- [PROBLEM REQUIREMENTS]: Look through the listing and locate every line containing the word "rect"; copy those lines.

- [INPUT]:
# # # # # # #

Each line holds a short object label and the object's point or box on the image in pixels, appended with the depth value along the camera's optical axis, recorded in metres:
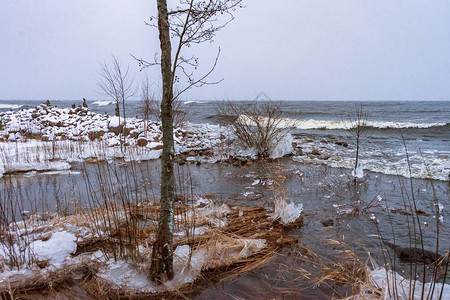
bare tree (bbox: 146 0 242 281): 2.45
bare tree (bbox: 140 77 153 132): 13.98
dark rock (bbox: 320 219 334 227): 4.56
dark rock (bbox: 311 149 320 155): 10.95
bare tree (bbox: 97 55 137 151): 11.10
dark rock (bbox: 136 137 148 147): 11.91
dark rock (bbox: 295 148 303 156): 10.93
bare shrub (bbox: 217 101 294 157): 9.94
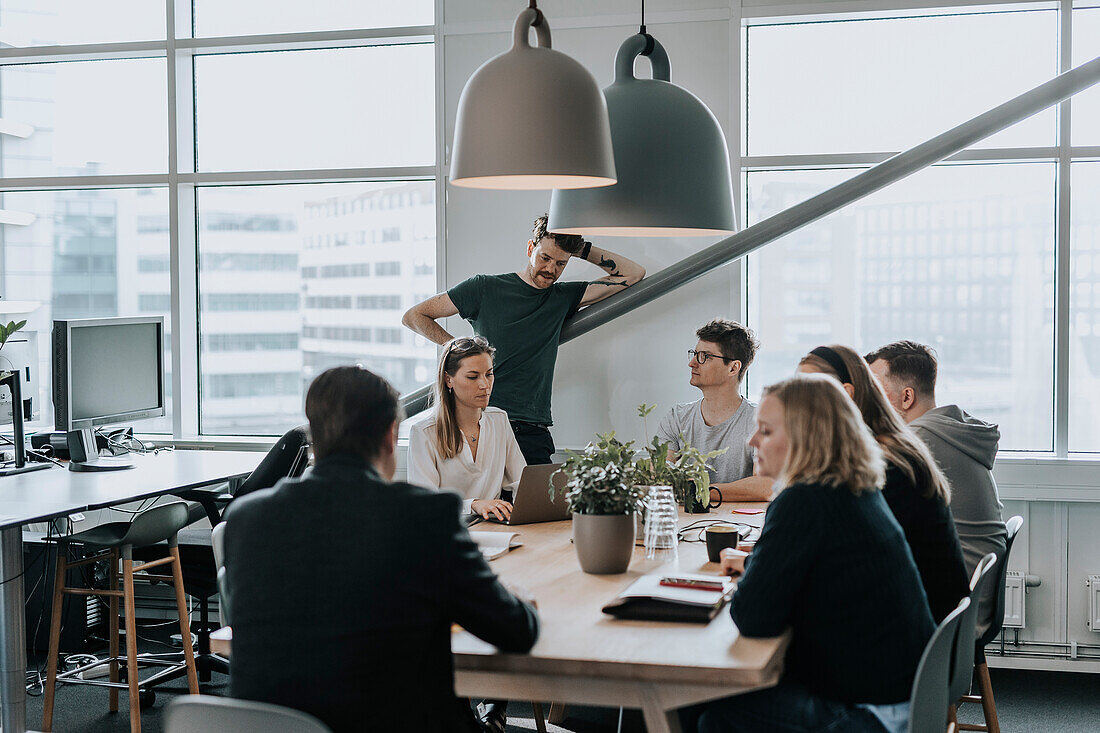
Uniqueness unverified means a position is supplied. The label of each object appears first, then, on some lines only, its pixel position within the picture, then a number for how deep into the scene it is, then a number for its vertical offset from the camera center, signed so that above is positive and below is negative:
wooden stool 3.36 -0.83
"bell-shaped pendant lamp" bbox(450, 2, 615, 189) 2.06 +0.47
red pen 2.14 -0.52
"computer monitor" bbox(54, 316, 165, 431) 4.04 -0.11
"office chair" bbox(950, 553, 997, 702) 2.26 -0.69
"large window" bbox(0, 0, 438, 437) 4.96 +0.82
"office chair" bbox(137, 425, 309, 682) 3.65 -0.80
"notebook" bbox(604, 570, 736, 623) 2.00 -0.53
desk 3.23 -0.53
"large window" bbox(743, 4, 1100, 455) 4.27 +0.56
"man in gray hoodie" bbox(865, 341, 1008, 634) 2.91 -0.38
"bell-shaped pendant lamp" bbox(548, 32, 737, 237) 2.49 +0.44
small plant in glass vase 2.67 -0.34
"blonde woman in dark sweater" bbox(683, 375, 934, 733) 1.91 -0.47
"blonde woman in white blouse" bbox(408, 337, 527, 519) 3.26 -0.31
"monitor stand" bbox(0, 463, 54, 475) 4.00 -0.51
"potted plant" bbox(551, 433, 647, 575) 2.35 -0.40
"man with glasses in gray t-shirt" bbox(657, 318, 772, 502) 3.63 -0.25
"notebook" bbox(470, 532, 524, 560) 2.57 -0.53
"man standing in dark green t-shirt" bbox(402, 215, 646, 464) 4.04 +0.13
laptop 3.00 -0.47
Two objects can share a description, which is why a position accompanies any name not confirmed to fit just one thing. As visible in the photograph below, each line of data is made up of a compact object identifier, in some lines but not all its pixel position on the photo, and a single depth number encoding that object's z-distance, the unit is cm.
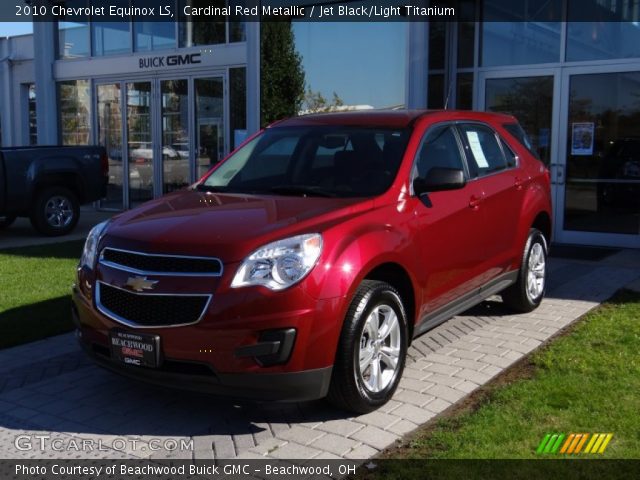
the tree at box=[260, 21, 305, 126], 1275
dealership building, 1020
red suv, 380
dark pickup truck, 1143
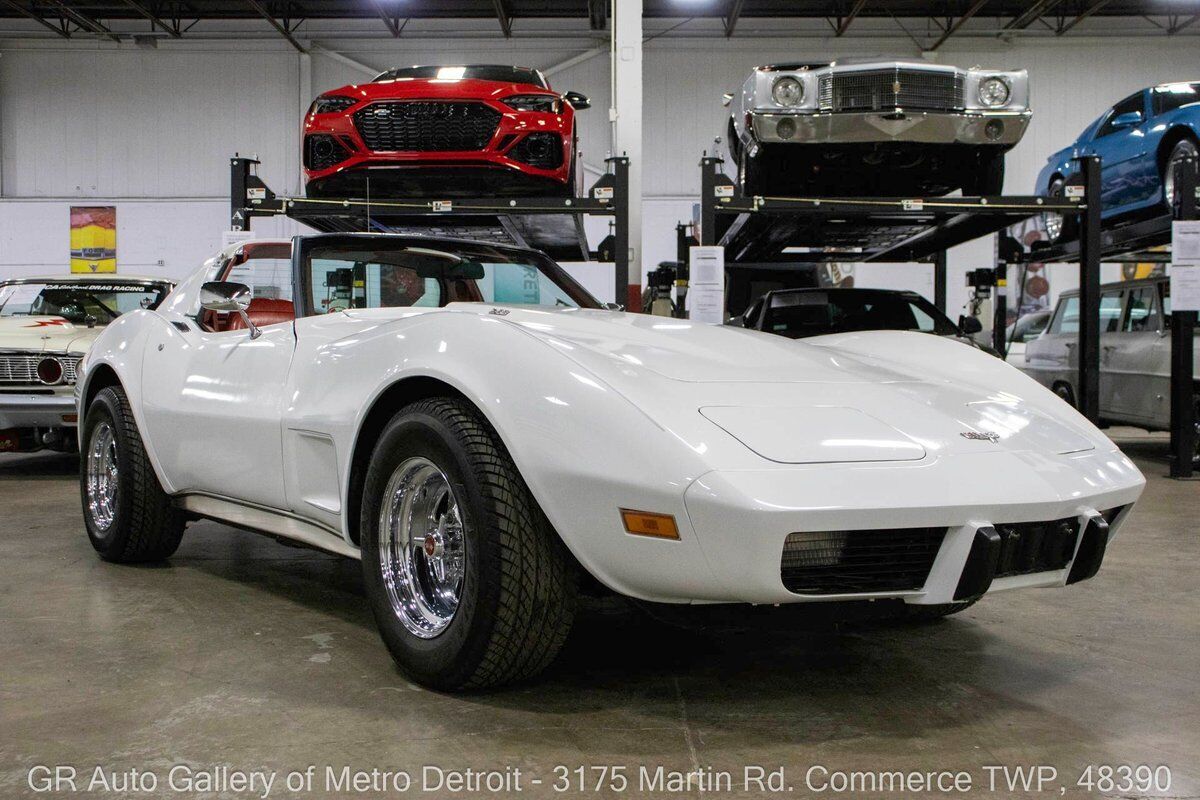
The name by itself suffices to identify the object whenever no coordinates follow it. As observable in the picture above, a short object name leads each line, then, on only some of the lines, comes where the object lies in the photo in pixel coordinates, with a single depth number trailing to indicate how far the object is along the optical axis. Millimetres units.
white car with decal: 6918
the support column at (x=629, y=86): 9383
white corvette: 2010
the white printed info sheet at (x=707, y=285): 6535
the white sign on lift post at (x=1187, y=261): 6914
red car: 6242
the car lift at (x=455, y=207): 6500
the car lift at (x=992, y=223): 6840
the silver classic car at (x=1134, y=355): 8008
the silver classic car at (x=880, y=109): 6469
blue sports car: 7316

# # # # # # #

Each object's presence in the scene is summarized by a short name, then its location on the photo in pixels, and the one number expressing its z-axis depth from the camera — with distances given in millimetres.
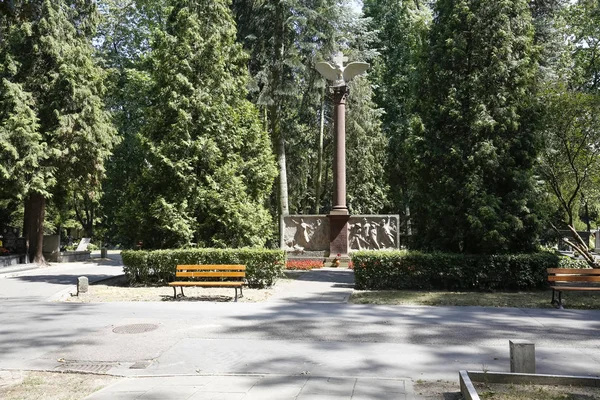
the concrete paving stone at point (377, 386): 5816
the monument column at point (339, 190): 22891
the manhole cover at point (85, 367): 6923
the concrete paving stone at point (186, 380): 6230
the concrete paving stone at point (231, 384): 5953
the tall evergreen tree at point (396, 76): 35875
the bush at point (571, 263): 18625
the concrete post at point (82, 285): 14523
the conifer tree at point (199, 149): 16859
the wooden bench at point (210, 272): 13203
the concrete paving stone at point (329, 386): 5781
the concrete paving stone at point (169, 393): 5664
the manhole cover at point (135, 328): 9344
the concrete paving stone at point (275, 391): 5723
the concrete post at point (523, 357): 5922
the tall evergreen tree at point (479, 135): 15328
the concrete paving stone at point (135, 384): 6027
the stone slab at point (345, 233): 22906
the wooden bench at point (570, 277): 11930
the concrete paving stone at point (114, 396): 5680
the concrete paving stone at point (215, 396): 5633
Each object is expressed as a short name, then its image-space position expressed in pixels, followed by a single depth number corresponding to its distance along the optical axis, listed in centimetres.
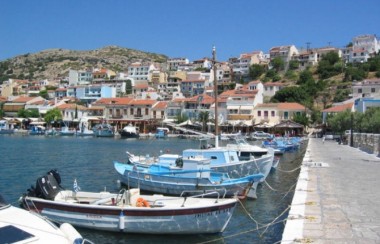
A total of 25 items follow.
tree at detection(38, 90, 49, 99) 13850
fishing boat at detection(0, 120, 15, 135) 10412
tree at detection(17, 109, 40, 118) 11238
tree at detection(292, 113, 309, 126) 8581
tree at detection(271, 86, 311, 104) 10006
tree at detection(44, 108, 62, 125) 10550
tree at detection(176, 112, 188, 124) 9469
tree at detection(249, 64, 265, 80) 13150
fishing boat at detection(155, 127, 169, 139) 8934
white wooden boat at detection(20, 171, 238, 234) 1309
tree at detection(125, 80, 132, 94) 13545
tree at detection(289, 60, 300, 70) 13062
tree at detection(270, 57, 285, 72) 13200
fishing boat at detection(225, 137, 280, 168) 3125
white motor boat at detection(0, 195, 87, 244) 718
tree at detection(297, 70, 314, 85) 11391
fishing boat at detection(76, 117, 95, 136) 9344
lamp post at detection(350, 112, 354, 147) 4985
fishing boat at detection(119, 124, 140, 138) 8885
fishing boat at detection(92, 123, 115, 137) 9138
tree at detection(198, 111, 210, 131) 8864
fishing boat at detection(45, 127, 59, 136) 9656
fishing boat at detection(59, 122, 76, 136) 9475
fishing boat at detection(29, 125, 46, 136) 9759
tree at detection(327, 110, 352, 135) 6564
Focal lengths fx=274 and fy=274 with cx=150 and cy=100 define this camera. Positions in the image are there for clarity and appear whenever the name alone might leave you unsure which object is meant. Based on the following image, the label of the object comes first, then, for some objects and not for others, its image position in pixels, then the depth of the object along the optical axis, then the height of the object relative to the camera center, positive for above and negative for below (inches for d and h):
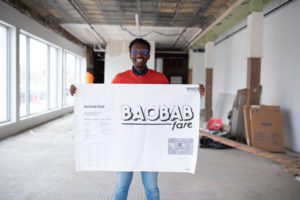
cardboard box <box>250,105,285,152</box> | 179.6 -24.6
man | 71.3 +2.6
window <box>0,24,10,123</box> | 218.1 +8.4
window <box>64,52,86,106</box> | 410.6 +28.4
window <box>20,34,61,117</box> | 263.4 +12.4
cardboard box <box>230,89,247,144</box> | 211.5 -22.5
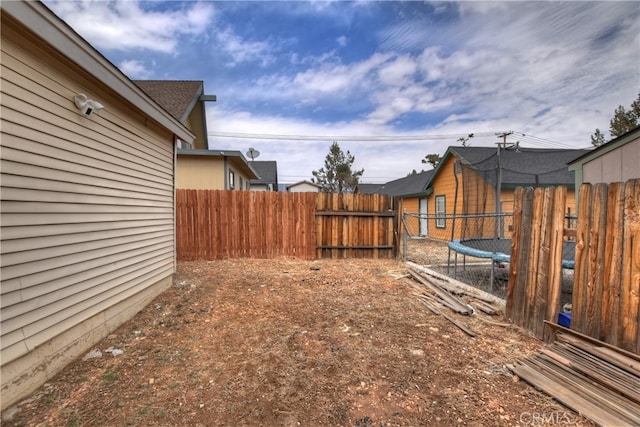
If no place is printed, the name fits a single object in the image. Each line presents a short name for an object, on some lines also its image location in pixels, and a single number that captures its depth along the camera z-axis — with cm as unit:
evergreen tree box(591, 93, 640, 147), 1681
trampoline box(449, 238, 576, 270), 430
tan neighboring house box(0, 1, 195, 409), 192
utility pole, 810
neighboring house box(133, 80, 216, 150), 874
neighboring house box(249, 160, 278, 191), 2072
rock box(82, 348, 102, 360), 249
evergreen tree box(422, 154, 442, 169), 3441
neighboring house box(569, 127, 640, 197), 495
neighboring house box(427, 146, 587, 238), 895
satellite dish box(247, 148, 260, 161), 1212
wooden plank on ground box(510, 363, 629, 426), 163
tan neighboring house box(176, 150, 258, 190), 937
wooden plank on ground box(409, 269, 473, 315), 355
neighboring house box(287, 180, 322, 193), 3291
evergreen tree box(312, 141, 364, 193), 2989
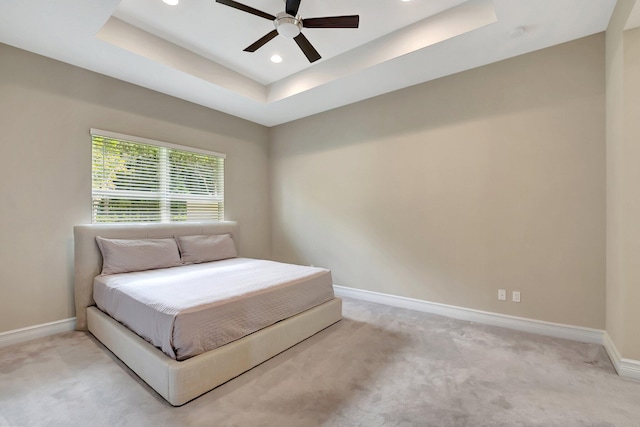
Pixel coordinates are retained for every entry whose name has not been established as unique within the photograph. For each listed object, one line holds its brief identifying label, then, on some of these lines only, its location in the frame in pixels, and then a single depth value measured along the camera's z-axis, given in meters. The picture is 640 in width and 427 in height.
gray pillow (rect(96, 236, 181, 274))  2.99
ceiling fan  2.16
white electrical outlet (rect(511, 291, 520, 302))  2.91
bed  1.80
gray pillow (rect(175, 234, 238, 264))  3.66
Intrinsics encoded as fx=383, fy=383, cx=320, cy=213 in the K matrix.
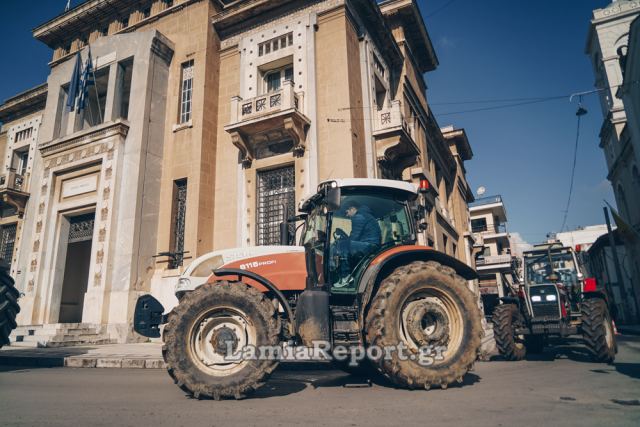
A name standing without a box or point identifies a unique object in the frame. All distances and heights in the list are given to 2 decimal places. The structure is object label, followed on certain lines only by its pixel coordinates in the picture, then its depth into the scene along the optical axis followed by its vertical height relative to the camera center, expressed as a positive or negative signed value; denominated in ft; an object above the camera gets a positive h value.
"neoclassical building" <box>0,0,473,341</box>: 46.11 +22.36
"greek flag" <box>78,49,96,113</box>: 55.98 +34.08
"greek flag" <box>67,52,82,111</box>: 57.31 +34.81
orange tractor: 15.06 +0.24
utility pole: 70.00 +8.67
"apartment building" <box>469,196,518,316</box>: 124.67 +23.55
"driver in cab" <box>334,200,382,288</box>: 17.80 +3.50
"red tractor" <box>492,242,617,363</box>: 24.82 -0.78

# # # # # # #

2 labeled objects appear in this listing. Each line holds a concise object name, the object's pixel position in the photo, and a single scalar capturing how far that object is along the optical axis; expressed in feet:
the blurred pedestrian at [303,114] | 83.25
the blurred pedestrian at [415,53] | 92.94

# # # # # # #

- [ANSWER TO THIS EXERCISE]:
gray pillow (rect(96, 236, 181, 274))  2.99
white electrical outlet (rect(511, 291, 520, 302))  2.91
gray pillow (rect(175, 234, 238, 264))  3.66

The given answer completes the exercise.